◆ Task instructions ◆
Instruction for the entries that follow: retype exactly the lines from the line with "sierpień 2021" to the line with "kwiecień 2021", both included, and omit all others.

##### Data to use

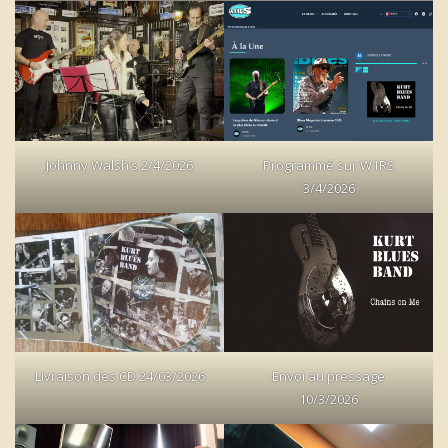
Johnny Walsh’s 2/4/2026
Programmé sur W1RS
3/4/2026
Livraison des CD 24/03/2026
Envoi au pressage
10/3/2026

##########
##### Data to use

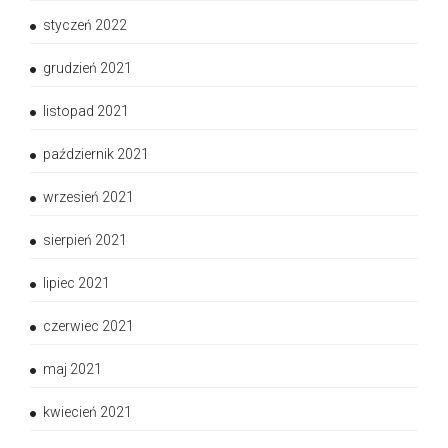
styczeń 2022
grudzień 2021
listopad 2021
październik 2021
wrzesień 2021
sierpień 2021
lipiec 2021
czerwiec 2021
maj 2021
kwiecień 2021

##########

◆ Reply to the exercise ◆
sierpień 2021
lipiec 2021
czerwiec 2021
maj 2021
kwiecień 2021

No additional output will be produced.